Diante do posicionamento da corporação policial, a estratégia do corpo jurídico de Vorcaro concentra-se em reformular os termos e os anexos informativos diretamente com a equipe do procurador-geral da República, Paulo Gonet. O movimento é visto nos bastidores do Judiciário como uma última tentativa da defesa para evitar o colapso definitivo das negociações, o que poderia agravar a situação prisional do ex-banqueiro.

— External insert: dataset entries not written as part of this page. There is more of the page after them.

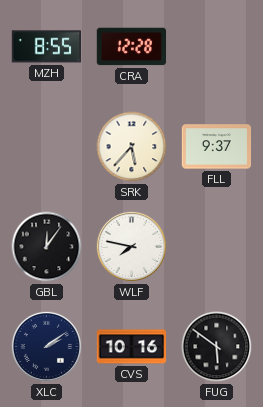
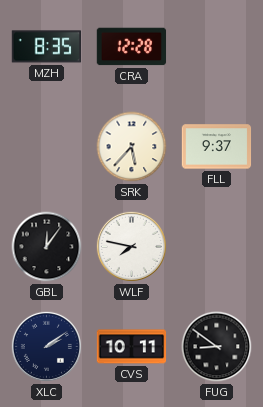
MZH: 8:55 -> 8:35
CVS: 10:16 -> 10:11
FUG: 5:51 -> 8:51
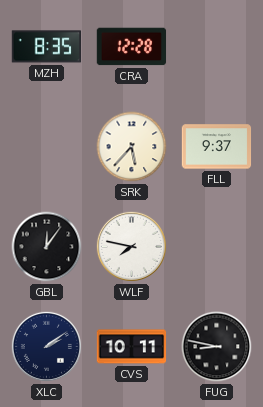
FUG: 8:51 -> 8:47
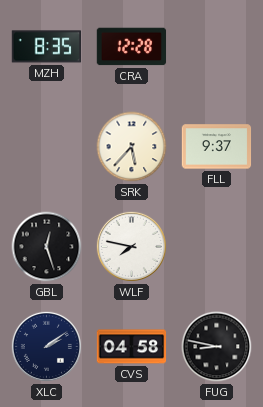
GBL: 12:06 -> 12:27
CVS: 10:11 -> 04:58
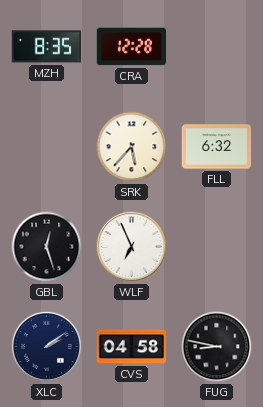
FLL: 9:37 -> 6:32
WLF: 7:47 -> 6:56
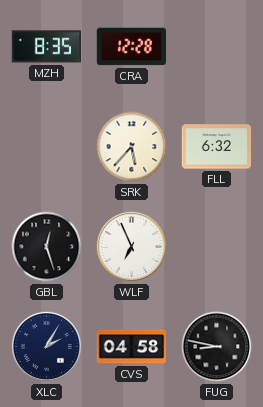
XLC: 2:09 -> 2:05
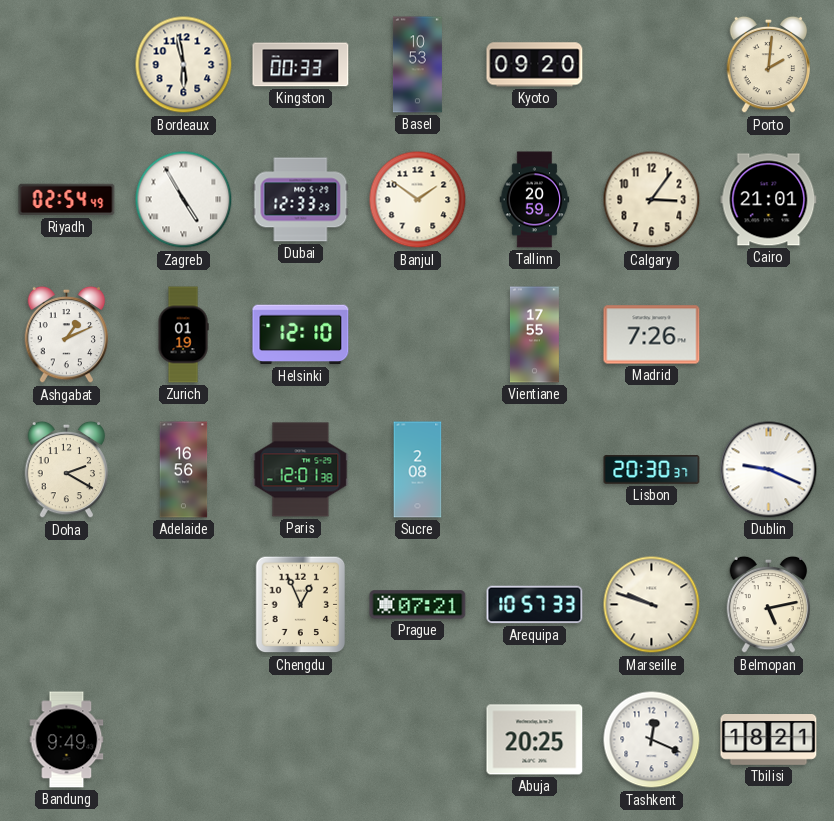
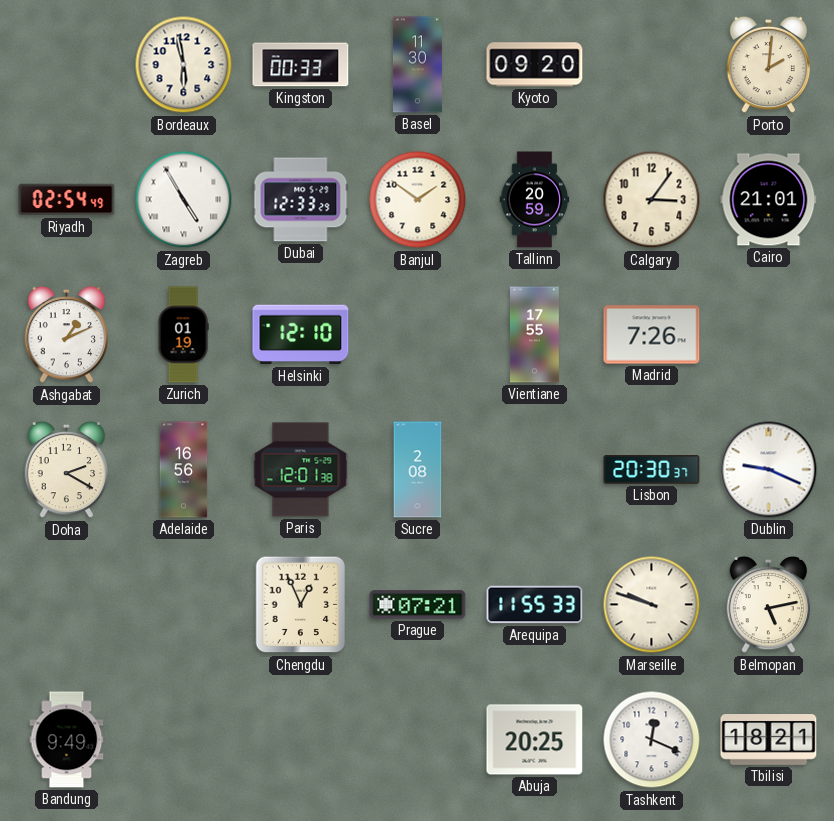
Basel: 10:53 -> 11:30
Arequipa: 10:57 -> 11:55
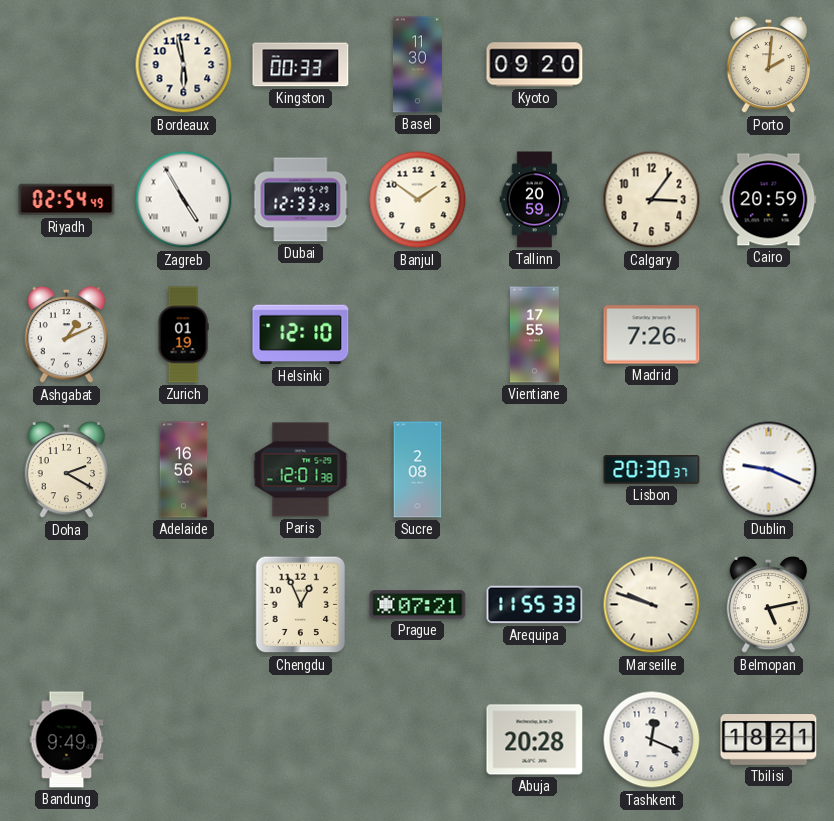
Cairo: 21:01 -> 20:59
Abuja: 20:25 -> 20:28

Daniel Vorcaro permanece detido em uma cela comum na sede da Polícia Federal, em Brasília, ala para a qual foi transferido com o propósito de facilitar as reuniões e o desenvolvimento do acordo de colaboração. Os primeiros anexos da proposta haviam sido entregues no início de maio, mas foram classificados como frágeis por investigadores, que apontaram a omissão de fatos já mapeados pela Operação Compliance Zero. Caso as novas rodadas de conversas com a PGR avancem para uma redação final, o termo de delação premiada ainda precisará passar pelo crivo e homologação do ministro André Mendonça, relator do caso no Supremo Tribunal Federal (STF).